_What needs to be done_
Give back exactly the lines from the one holding "Editorial Octaedro (Barcelona, 1992)" to the last line of the entries, both included, and nothing more.

_Dataset records_
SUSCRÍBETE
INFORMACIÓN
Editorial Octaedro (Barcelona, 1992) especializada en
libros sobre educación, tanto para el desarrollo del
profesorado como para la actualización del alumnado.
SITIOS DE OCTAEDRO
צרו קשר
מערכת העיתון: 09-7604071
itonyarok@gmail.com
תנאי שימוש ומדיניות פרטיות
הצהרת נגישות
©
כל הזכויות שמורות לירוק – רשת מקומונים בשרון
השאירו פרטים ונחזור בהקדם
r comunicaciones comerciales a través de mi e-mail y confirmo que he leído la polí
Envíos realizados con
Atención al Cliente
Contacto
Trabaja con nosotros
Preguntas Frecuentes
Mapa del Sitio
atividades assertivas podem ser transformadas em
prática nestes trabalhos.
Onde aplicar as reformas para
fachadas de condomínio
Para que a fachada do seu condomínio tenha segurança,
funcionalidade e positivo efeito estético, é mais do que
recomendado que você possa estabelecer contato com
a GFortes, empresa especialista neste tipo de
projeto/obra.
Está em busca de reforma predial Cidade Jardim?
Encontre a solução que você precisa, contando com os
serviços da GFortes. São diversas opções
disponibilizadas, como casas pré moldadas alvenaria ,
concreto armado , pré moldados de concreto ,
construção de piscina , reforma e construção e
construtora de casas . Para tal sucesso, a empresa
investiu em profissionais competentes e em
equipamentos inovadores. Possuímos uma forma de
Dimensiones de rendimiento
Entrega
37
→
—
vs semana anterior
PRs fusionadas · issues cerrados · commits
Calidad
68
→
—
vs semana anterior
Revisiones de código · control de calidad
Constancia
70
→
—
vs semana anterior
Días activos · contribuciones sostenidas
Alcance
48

_Task response_
Editorial Octaedro (Barcelona, 1992) especializada en
libros sobre educación, tanto para el desarrollo del
profesorado como para la actualización del alumnado.
SITIOS DE OCTAEDRO
צרו קשר
מערכת העיתון: 09-7604071
itonyarok@gmail.com
תנאי שימוש ומדיניות פרטיות
הצהרת נגישות
©
כל הזכויות שמורות לירוק – רשת מקומונים בשרון
השאירו פרטים ונחזור בהקדם
r comunicaciones comerciales a través de mi e-mail y confirmo que he leído la polí
Envíos realizados con
Atención al Cliente
Contacto
Trabaja con nosotros
Preguntas Frecuentes
Mapa del Sitio
atividades assertivas podem ser transformadas em
prática nestes trabalhos.
Onde aplicar as reformas para
fachadas de condomínio
Para que a fachada do seu condomínio tenha segurança,
funcionalidade e positivo efeito estético, é mais do que
recomendado que você possa estabelecer contato com
a GFortes, empresa especialista neste tipo de
projeto/obra.
Está em busca de reforma predial Cidade Jardim?
Encontre a solução que você precisa, contando com os
serviços da GFortes. São diversas opções
disponibilizadas, como casas pré moldadas alvenaria ,
concreto armado , pré moldados de concreto ,
construção de piscina , reforma e construção e
construtora de casas . Para tal sucesso, a empresa
investiu em profissionais competentes e em
equipamentos inovadores. Possuímos uma forma de
Dimensiones de rendimiento
Entrega
37
→
—
vs semana anterior
PRs fusionadas · issues cerrados · commits
Calidad
68
→
—
vs semana anterior
Revisiones de código · control de calidad
Constancia
70
→
—
vs semana anterior
Días activos · contribuciones sostenidas
Alcance
48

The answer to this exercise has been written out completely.